### EXERCISE INSTRUCTIONS
Each line of the data below holding the word "proposed" must be copied.

══════════

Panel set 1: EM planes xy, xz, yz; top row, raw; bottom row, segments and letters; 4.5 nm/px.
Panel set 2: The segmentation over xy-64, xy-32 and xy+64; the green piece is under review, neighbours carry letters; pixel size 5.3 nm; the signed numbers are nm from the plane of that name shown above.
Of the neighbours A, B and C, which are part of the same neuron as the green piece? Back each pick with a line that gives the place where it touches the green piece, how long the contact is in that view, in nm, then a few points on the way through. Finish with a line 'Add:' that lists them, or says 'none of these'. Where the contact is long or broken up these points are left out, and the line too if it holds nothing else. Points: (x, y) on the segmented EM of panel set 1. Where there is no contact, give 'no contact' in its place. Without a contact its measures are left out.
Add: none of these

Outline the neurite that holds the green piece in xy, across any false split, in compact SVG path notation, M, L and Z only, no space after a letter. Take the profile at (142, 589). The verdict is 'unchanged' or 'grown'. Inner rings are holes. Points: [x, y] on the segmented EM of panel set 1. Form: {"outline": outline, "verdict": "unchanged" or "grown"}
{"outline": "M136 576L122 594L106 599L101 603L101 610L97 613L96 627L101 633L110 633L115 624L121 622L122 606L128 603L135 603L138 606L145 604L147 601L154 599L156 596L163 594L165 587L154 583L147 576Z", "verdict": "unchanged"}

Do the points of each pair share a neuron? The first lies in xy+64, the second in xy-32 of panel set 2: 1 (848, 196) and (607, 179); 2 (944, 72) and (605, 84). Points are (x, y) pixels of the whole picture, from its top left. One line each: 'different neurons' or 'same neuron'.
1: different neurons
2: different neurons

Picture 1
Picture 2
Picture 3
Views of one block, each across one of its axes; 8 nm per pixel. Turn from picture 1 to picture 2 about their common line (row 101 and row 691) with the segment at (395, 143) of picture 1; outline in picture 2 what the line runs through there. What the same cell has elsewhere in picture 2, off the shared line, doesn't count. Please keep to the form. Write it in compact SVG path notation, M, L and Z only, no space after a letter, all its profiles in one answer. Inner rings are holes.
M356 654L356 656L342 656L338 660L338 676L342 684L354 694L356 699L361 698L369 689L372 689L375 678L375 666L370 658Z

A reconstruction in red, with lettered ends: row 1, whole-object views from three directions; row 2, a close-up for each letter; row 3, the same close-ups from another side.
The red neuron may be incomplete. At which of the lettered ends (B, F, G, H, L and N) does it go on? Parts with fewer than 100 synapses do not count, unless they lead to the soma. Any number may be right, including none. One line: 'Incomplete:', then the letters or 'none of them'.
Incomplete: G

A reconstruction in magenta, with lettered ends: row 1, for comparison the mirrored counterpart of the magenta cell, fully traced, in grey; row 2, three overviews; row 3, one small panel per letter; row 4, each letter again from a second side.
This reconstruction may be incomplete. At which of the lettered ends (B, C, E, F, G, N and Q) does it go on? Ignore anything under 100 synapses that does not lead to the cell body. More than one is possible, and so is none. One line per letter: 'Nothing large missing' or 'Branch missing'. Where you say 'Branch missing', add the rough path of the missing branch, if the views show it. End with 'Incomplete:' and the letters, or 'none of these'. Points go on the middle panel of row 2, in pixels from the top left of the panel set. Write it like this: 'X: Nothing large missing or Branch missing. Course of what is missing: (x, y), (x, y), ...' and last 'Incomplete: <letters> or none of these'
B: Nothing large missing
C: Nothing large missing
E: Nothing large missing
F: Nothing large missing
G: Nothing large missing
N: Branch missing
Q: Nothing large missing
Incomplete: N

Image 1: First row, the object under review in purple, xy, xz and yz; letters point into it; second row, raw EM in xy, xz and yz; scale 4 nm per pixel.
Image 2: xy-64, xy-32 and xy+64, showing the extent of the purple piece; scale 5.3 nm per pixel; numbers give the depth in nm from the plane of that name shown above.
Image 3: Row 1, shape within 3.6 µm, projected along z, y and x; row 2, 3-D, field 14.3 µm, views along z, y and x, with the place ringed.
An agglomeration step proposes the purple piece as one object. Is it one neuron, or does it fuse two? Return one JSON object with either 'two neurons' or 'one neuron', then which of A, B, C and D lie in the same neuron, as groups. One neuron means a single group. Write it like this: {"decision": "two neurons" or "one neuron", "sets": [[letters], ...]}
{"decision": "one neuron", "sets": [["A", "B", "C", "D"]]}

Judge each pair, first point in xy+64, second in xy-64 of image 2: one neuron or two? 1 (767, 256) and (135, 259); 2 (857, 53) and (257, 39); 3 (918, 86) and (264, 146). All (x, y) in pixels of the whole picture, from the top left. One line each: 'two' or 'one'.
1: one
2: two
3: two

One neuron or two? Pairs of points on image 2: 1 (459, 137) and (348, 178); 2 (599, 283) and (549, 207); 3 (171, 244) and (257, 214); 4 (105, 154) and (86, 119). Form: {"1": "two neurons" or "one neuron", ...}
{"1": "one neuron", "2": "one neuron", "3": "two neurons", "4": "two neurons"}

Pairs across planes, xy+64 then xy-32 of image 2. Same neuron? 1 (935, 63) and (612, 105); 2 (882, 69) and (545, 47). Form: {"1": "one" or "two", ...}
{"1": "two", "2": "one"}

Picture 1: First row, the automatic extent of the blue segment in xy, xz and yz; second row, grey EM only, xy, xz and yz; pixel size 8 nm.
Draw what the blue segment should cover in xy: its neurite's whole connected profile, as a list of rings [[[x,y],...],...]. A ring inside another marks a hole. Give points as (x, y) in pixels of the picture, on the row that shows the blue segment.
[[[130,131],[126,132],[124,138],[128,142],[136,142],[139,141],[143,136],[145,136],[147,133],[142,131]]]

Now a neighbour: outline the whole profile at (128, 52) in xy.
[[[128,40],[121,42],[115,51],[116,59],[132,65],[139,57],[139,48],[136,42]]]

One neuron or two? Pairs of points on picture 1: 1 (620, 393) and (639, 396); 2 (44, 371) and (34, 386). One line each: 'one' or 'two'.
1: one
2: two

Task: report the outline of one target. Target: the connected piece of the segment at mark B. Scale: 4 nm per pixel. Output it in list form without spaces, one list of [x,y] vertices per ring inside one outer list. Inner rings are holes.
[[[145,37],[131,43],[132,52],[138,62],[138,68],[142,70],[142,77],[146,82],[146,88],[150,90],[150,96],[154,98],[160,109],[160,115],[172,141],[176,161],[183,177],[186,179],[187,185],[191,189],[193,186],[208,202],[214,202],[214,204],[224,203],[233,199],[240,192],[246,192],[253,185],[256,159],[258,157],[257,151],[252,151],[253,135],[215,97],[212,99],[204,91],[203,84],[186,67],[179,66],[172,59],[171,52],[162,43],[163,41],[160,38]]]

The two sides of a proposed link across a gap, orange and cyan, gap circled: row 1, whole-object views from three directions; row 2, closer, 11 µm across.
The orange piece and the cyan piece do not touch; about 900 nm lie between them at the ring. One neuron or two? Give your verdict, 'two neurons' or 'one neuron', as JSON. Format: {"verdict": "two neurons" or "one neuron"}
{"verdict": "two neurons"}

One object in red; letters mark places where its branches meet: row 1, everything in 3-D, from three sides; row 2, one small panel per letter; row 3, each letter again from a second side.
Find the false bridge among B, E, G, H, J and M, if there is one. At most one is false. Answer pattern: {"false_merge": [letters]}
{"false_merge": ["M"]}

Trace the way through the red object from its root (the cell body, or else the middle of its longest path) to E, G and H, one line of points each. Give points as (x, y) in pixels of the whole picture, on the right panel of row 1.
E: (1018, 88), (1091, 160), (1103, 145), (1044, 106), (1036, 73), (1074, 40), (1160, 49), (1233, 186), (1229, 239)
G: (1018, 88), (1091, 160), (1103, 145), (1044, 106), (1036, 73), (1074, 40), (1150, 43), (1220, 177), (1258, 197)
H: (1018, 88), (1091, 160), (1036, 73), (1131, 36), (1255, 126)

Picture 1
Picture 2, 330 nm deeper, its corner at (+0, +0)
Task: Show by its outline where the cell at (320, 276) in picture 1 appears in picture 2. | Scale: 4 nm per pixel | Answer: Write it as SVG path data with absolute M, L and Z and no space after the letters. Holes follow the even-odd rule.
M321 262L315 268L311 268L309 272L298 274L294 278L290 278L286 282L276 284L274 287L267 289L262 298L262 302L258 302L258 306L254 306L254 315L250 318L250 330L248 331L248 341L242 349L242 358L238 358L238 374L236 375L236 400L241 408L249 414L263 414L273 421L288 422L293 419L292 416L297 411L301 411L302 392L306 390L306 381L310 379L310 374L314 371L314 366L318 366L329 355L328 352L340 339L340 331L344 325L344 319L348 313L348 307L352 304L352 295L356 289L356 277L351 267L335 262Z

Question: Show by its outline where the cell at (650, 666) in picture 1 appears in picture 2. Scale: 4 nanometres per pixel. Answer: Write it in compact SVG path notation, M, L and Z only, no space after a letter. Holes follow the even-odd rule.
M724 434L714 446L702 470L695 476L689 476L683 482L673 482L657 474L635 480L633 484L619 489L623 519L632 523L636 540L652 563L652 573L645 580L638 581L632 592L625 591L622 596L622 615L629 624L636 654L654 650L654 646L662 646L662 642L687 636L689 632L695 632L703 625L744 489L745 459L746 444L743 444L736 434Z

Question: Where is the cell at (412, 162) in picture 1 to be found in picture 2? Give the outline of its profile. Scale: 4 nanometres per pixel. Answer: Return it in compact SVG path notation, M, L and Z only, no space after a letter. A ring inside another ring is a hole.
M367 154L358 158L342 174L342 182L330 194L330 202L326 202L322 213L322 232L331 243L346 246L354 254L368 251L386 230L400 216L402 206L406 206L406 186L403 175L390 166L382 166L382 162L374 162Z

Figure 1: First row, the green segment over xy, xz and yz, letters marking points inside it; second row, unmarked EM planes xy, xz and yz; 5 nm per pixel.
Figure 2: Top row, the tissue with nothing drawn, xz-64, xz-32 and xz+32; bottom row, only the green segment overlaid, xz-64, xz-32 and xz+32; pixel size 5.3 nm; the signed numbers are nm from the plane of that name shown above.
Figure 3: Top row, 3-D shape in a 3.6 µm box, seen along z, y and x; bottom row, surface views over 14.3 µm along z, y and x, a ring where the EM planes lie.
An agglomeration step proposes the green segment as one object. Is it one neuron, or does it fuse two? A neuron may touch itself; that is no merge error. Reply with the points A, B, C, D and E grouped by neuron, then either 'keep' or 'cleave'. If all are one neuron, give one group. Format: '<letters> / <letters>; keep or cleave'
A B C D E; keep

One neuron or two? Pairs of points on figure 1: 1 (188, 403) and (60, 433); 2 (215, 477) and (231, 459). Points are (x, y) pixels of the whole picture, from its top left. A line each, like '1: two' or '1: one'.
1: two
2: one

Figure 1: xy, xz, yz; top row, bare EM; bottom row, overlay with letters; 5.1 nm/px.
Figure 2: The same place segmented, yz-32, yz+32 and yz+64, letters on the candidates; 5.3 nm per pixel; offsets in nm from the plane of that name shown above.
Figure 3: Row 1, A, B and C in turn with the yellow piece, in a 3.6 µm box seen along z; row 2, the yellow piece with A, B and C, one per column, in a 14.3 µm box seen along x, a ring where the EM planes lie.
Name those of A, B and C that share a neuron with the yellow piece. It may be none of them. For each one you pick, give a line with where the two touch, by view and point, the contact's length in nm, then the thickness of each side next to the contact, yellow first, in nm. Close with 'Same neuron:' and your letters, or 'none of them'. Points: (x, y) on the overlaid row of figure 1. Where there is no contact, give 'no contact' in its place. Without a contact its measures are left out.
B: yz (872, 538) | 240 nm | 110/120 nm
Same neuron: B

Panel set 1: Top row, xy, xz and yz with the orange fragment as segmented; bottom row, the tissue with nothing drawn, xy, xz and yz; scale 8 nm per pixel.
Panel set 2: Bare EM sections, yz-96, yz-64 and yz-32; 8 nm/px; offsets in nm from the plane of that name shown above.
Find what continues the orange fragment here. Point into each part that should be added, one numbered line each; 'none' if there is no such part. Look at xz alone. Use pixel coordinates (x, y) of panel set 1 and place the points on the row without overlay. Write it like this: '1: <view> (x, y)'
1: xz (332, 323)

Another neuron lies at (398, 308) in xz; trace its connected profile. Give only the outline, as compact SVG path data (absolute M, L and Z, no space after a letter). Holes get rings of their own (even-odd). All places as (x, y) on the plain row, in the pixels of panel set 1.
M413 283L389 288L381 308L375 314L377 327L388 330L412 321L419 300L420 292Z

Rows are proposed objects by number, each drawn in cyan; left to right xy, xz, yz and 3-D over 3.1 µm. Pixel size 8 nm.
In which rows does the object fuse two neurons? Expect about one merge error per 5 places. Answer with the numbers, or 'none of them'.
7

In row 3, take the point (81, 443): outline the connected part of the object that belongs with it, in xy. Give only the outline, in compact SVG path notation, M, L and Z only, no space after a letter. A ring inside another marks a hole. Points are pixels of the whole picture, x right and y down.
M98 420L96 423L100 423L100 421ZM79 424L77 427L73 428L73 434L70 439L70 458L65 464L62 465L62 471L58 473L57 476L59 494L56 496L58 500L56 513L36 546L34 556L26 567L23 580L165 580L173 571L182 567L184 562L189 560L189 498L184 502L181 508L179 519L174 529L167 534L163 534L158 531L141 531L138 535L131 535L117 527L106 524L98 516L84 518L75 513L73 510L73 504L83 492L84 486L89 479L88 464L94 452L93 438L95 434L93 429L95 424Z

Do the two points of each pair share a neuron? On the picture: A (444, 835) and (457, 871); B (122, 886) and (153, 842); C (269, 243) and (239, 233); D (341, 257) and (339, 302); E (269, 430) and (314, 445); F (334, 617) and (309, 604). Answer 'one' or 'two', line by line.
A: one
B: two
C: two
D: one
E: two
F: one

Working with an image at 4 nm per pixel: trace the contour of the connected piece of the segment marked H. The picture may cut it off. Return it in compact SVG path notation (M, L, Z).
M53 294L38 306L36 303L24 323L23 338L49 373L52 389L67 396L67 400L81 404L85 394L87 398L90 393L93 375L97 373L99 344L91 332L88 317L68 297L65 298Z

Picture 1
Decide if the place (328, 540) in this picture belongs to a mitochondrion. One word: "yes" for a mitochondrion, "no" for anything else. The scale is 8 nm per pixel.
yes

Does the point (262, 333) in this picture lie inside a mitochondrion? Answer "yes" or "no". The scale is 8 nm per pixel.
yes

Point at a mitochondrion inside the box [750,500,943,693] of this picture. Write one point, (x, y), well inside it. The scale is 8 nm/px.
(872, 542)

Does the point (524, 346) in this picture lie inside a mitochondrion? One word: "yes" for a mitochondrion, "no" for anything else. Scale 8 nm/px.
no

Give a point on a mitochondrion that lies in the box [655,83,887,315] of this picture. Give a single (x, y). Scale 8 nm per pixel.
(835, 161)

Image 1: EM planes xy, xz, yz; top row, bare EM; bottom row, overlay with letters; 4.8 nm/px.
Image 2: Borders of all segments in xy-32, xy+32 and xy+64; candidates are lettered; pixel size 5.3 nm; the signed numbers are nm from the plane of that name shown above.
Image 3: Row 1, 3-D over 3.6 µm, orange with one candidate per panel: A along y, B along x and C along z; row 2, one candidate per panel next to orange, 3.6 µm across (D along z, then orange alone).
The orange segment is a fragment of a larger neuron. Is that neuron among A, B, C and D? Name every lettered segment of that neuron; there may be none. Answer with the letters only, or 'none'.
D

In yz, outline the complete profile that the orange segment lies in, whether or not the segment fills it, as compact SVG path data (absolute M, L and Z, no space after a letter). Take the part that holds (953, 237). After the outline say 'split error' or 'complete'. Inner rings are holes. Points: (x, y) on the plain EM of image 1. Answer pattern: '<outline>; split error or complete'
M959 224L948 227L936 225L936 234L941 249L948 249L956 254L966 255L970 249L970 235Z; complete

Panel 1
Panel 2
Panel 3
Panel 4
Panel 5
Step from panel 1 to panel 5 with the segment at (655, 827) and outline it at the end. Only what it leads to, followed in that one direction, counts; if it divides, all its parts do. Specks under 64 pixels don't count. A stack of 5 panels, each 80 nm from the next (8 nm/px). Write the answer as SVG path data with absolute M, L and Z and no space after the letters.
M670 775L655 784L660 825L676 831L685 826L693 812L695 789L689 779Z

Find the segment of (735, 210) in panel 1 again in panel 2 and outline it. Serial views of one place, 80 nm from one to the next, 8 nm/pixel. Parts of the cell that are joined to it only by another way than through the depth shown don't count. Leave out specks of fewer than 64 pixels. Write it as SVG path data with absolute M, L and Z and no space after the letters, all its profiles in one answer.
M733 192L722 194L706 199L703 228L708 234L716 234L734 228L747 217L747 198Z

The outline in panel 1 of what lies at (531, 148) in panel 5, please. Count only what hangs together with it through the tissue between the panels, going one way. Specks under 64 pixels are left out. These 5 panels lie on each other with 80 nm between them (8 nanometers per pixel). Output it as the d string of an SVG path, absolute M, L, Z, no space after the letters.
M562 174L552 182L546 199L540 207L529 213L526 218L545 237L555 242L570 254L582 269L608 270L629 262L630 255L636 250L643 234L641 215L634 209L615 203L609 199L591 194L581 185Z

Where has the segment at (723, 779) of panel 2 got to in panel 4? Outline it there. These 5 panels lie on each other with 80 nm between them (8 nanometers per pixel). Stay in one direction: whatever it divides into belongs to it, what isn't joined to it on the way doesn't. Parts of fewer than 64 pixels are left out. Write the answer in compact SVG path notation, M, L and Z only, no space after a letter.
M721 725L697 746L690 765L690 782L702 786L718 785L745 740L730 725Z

══════════

### WRITTEN RESPONSE
The two sides of a proposed link across a gap, orange and cyan, gap circled: row 1, whole-object views from three directions; row 2, closer, 11 µm across.
Rows are proposed objects by number, each drawn in cyan; left to right xy, xz, yz and 3-D over 3.1 µm. Pixel size 8 nm.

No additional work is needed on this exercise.